- [Directive]: Below are records to write out exactly; drop the pictures when you do.

- [Saved data entries]:
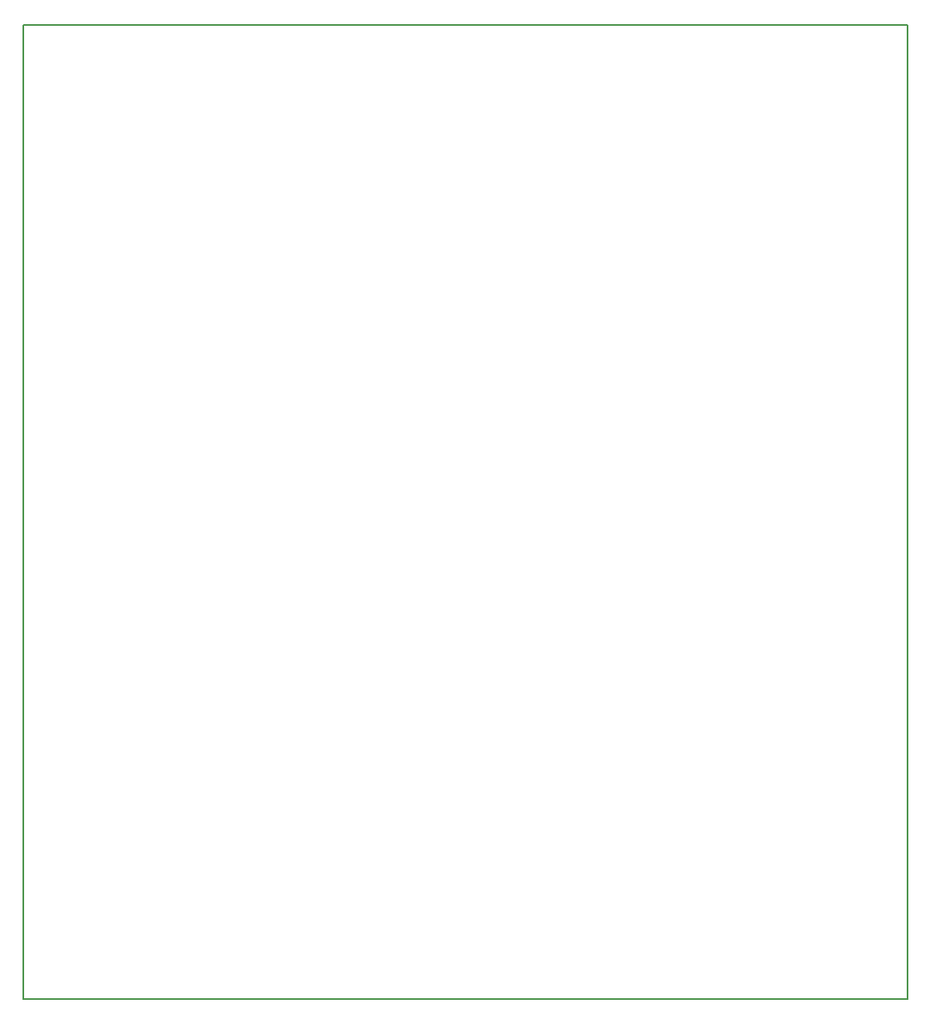
<source format=gko>
%FSLAX44Y44*%
%MOMM*%
G71*
G01*
G75*
G04 Layer_Color=16711935*
%ADD10R,0.6000X2.2000*%
%ADD11R,2.0000X1.5000*%
%ADD12R,0.8000X0.6000*%
%ADD13R,0.6000X0.8000*%
%ADD14R,1.2700X1.5240*%
%ADD15R,1.2700X1.2700*%
%ADD16R,0.8000X0.9000*%
%ADD17R,0.8000X0.4000*%
%ADD18O,3.3000X1.5000*%
%ADD19C,0.2540*%
%ADD20C,0.7620*%
%ADD21C,0.5080*%
%ADD22R,2.6590X2.6992*%
%ADD23R,3.6830X1.3208*%
%ADD24O,5.0800X2.5400*%
%ADD25O,2.5400X5.0800*%
%ADD26P,1.7046X8X112.5*%
%ADD27C,1.5748*%
%ADD28C,1.5750*%
%ADD29O,3.0000X5.0000*%
%ADD30C,2.5000*%
%ADD31C,3.2500*%
%ADD32C,1.2000*%
%ADD33O,1.5000X1.2000*%
%ADD34C,1.5000*%
%ADD35C,3.2000*%
%ADD36R,1.5000X1.5000*%
%ADD37C,1.3000*%
%ADD38R,1.2000X1.2000*%
%ADD39R,1.3000X1.3000*%
%ADD40O,0.9000X1.4000*%
%ADD41C,4.0000*%
%ADD42C,0.7112*%
%ADD43C,0.8000*%
%ADD44C,1.2700*%
%ADD45C,1.0160*%
%ADD46R,2.6082X2.7000*%
%ADD47C,1.1000*%
%ADD48C,0.2000*%
%ADD49C,0.2500*%
%ADD50C,0.2032*%
%ADD51C,0.1500*%
%ADD52C,0.1001*%
%ADD53C,0.1000*%
%ADD54C,0.3048*%
%ADD55C,0.1270*%
%ADD56C,0.1016*%
%ADD57C,0.1200*%
%ADD58C,0.1524*%
%ADD59R,0.8032X2.4032*%
%ADD60R,2.2032X1.7032*%
%ADD61R,1.0032X0.8032*%
%ADD62R,0.8032X1.0032*%
%ADD63R,1.4732X1.7272*%
%ADD64R,1.4732X1.4732*%
%ADD65R,1.0032X1.1032*%
%ADD66R,1.0032X0.6032*%
%ADD67O,3.5032X1.7032*%
%ADD68O,5.2832X2.7432*%
%ADD69O,2.7432X5.2832*%
%ADD70P,1.9245X8X112.5*%
%ADD71C,1.7780*%
%ADD72C,1.7782*%
%ADD73O,3.2032X5.2032*%
%ADD74C,2.7032*%
%ADD75C,3.4532*%
%ADD76C,1.4032*%
%ADD77O,1.7032X1.4032*%
%ADD78C,1.7032*%
%ADD79C,3.4032*%
%ADD80R,1.7032X1.7032*%
%ADD81C,1.5032*%
%ADD82R,1.4032X1.4032*%
%ADD83R,1.5032X1.5032*%
%ADD84O,1.1032X1.6032*%
%ADD85C,4.2032*%
%ADD86C,1.3032*%
D50*
X0Y0D02*
Y990000D01*
Y0D02*
X900000D01*
Y990000D01*
X0D02*
X900000D01*
M02*

</source>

- [Solution to this problem]:
<source format=gko>
%FSLAX44Y44*%
%MOMM*%
G71*
G01*
G75*
G04 Layer_Color=16711935*
%ADD10R,0.6000X2.2000*%
%ADD11R,2.0000X1.5000*%
%ADD12R,0.8000X0.6000*%
%ADD13R,0.6000X0.8000*%
%ADD14R,1.2700X1.5240*%
%ADD15R,1.2700X1.2700*%
%ADD16R,0.8000X0.9000*%
%ADD17R,0.8000X0.4000*%
%ADD18O,3.3000X1.5000*%
%ADD19C,0.2540*%
%ADD20C,0.7620*%
%ADD21C,0.5080*%
%ADD22R,2.6590X2.6992*%
%ADD23R,3.6830X1.3208*%
%ADD24O,5.0800X2.5400*%
%ADD25O,2.5400X5.0800*%
%ADD26P,1.7046X8X112.5*%
%ADD27C,1.5748*%
%ADD28C,1.5750*%
%ADD29O,3.0000X5.0000*%
%ADD30C,2.5000*%
%ADD31C,3.2500*%
%ADD32C,1.2000*%
%ADD33O,1.5000X1.2000*%
%ADD34C,1.5000*%
%ADD35C,3.2000*%
%ADD36R,1.5000X1.5000*%
%ADD37C,1.3000*%
%ADD38R,1.2000X1.2000*%
%ADD39R,1.3000X1.3000*%
%ADD40O,0.9000X1.4000*%
%ADD41C,4.0000*%
%ADD42C,0.7112*%
%ADD43C,0.8000*%
%ADD44C,1.2700*%
%ADD45C,1.0160*%
%ADD46R,2.6082X2.7000*%
%ADD47C,1.1000*%
%ADD48C,0.2000*%
%ADD49C,0.2500*%
%ADD50C,0.2032*%
%ADD51C,0.1500*%
%ADD52C,0.1001*%
%ADD53C,0.1000*%
%ADD54C,0.3048*%
%ADD55C,0.1270*%
%ADD56C,0.1016*%
%ADD57C,0.1200*%
%ADD58C,0.1524*%
%ADD59R,0.8032X2.4032*%
%ADD60R,2.2032X1.7032*%
%ADD61R,1.0032X0.8032*%
%ADD62R,0.8032X1.0032*%
%ADD63R,1.4732X1.7272*%
%ADD64R,1.4732X1.4732*%
%ADD65R,1.0032X1.1032*%
%ADD66R,1.0032X0.6032*%
%ADD67O,3.5032X1.7032*%
%ADD68O,5.2832X2.7432*%
%ADD69O,2.7432X5.2832*%
%ADD70P,1.9245X8X112.5*%
%ADD71C,1.7780*%
%ADD72C,1.7782*%
%ADD73O,3.2032X5.2032*%
%ADD74C,2.7032*%
%ADD75C,3.4532*%
%ADD76C,1.4032*%
%ADD77O,1.7032X1.4032*%
%ADD78C,1.7032*%
%ADD79C,3.4032*%
%ADD80R,1.7032X1.7032*%
%ADD81C,1.5032*%
%ADD82R,1.4032X1.4032*%
%ADD83R,1.5032X1.5032*%
%ADD84O,1.1032X1.6032*%
%ADD85C,4.2032*%
%ADD86C,1.3032*%
D50*
X0Y0D02*
Y990000D01*
Y0D02*
X900000D01*
Y990000D01*
X0D02*
X900000D01*
M02*

</source>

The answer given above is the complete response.